Insurance agents may also try to sell you universal life insurance. These policies function similarly to whole life policies as permanent insurance, but they give you a little more flexibility with your monthly payments. That said, universal life is also more expensive than term life, and its complexity makes it less appealing than whole life for most.

Which Type of Life of Insurance Should I Choose?

While there's no one-size-fits-all answer to this question, term life insurance is better suited for most consumers. This is primarily because term insurance is more budget-friendly, and it provides the coverage you need without the complication of a cash value account.

Also, because cash value growth rates are low, you'll likely get more long-term value by purchasing term insurance and then investing the difference between the cost of term and whole life (assuming you can afford both types of policies).

However, if you have a high net worth and you've exhausted all of your tax-advantaged retirement and health savings options and can afford a whole life policy, the tax-deferred growth and safe, guaranteed return can be appealing compared with riskier options.

How to Get Life Insurance

If you want to purchase term life insurance, you can typically start the process by getting a quote online, directly from an insurer or through a life insurance agent or comparison website.

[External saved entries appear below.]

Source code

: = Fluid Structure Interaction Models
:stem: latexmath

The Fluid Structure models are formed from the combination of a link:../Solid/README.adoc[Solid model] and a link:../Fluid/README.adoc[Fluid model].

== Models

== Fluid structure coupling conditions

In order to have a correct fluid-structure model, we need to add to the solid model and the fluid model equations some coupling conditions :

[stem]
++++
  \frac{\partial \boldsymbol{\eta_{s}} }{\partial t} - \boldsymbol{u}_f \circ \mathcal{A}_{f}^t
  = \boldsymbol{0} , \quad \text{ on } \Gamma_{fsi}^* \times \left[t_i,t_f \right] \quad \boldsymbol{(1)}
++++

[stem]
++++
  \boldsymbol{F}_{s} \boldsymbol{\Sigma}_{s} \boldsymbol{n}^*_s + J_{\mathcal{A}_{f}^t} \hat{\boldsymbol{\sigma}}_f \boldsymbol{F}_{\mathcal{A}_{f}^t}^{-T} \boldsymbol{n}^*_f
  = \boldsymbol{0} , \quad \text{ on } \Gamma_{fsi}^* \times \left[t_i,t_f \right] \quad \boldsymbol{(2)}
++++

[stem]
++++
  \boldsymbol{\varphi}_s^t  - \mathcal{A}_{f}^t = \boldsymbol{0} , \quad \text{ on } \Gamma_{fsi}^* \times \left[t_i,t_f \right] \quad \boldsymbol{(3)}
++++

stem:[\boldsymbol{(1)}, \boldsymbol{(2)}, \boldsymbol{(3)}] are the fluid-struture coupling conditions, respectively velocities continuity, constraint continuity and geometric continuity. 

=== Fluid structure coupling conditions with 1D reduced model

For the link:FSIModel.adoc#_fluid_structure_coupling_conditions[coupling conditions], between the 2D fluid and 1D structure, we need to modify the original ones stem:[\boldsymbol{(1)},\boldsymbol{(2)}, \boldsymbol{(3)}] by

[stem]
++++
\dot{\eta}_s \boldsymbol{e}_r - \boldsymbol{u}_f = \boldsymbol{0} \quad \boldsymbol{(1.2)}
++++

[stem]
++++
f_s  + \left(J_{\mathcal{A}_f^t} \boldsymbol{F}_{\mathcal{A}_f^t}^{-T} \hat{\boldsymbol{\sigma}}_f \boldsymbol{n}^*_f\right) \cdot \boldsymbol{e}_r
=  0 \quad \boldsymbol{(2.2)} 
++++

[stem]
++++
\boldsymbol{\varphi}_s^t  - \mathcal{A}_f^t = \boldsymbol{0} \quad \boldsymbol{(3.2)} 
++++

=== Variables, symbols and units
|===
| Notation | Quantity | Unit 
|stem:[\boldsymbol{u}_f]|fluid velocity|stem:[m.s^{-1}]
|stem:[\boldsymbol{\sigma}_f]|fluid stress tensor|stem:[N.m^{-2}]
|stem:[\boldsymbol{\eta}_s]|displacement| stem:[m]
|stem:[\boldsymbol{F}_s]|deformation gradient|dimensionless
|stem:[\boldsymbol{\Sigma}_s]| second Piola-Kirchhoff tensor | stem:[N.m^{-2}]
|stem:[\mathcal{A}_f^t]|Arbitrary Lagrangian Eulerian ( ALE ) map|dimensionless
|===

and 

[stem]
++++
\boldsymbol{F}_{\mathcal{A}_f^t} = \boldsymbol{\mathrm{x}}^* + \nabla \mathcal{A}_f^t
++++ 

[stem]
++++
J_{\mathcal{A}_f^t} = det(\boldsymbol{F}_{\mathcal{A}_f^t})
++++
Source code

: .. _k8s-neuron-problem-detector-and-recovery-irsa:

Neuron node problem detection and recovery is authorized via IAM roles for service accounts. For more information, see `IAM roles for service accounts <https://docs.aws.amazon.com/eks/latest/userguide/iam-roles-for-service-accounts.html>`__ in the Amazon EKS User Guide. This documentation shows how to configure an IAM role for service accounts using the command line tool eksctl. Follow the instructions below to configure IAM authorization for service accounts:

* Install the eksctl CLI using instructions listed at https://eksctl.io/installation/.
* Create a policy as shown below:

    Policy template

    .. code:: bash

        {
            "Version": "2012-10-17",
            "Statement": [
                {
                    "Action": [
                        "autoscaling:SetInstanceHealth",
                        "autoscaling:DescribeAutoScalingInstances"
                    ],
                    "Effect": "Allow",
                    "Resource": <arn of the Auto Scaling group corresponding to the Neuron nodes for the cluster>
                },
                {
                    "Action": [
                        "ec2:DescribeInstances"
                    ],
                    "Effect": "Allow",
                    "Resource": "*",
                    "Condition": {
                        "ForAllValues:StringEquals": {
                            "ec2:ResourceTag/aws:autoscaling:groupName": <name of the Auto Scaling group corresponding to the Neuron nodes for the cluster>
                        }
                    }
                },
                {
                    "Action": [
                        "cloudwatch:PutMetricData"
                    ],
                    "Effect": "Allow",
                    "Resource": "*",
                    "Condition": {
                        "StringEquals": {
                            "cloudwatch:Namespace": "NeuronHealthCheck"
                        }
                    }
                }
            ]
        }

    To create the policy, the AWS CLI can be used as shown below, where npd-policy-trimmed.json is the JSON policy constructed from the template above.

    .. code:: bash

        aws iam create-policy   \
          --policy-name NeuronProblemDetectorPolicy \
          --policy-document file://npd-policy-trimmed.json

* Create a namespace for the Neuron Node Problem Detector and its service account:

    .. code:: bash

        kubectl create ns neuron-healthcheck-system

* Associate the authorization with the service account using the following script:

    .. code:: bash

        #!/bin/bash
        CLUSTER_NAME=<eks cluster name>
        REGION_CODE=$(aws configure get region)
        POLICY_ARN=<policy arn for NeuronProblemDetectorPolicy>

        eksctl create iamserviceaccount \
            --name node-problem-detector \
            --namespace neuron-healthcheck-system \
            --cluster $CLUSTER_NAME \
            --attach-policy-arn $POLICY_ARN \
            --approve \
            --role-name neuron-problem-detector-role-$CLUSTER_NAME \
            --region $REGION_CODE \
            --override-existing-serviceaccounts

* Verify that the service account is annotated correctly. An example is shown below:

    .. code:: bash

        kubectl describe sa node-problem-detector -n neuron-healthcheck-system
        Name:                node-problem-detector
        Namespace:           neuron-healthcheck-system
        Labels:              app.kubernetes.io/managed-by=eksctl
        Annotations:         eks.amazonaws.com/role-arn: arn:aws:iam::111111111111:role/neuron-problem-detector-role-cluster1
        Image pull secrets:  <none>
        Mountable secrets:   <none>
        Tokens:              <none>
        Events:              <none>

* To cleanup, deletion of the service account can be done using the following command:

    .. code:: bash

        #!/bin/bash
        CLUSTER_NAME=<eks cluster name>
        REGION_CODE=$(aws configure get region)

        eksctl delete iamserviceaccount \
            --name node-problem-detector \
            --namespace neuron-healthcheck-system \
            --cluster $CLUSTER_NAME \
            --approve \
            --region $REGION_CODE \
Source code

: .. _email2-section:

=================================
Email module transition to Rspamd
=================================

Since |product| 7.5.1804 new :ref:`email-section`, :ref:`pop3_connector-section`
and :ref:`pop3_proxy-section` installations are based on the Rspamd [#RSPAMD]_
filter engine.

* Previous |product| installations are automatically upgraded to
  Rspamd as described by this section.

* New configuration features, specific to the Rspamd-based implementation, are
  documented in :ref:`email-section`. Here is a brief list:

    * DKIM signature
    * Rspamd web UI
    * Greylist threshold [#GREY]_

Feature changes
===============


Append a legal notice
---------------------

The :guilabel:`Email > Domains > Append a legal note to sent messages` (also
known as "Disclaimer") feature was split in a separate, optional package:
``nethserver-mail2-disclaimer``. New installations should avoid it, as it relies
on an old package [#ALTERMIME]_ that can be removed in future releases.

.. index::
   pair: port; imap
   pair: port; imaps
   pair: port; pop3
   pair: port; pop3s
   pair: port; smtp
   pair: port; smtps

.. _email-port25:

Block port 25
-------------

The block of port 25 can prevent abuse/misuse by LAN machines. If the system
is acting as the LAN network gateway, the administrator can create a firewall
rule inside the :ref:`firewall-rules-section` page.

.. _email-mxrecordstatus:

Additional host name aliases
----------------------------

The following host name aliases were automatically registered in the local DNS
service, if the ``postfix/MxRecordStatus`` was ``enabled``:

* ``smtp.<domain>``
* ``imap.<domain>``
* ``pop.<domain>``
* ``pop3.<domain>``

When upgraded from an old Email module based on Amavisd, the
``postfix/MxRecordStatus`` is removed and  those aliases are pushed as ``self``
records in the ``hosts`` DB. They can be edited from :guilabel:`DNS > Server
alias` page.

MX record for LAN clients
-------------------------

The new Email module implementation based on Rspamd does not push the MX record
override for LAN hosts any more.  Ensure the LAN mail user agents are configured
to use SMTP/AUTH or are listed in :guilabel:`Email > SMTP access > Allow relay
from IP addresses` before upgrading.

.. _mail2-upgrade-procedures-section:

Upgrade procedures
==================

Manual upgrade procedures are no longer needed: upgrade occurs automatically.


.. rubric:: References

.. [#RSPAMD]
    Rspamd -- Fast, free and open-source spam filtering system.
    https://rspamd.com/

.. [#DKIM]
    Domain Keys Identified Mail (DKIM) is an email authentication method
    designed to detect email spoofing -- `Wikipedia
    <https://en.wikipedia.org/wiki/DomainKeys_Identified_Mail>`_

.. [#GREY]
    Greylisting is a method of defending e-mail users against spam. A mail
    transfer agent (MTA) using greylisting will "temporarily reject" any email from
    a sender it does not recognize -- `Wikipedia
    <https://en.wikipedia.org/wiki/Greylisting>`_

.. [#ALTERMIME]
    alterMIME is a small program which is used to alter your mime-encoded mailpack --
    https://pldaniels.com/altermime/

You may also be able to purchase whole life insurance through a comparison website, but in most cases, you'll need to work directly with an agent.

During this process, it's best to work with an independent agent who doesn't work for any specific insurance company. Independent agents are able to shop around and compare features and rates from multiple companies to help you save as much as possible.

When you submit your application, you'll typically need to undergo a medical exam. There are ways to get around the exam with no-exam insurance. But because opting out of an exam causes the insurance company to take on more risk, those policies are typically more expensive.

Once you've completed the application and the medical exam, the insurer will notify you that you've been approved or denied. It will also provide a final rate, and you'll have the option to accept or decline the offer.

If you accept it, be sure to make all of your insurance payments on time. Otherwise, you may lose the coverage.

Will the Insurance Company Check My Credit?

Historically, life insurance companies didn't require a credit check during the application process. But that's changing quickly.

For example, LIMRA, a global trade association for life insurance companies, found that the number of insurers who use credit checks increased from 18% in 2017 to 49% in 2019.

In general, though, insurance companies use what's called a credit-based insurance score rather than the traditional FICO® Score lenders use. A credit-based insurance score provides insurance companies with the information they need to determine the likelihood that you'll miss premium payments.

As a result, having a good credit score could improve your chances of scoring a low rate on your insurance policy.

Establish Good Credit to Save Money

A good credit score could not only save you money on life insurance but also other forms of insurance and, of course, loans and credit cards. Before you apply for a life insurance policy, check your credit score to get an idea of where you're at and to help you decide if you need to take steps to improve your credit.

Also, check your credit report to determine where you can start addressing potential issues that are hurting your credit score. This may include late payments, high credit card balances, frequent credit applications or even potential inaccuracies on your report.

Building credit isn't always easy, and it can take time to achieve your goal, especially if you have significant negative items on your reports. But the savings in several areas of your financial life are worth every ounce of effort it takes to achieve your goal.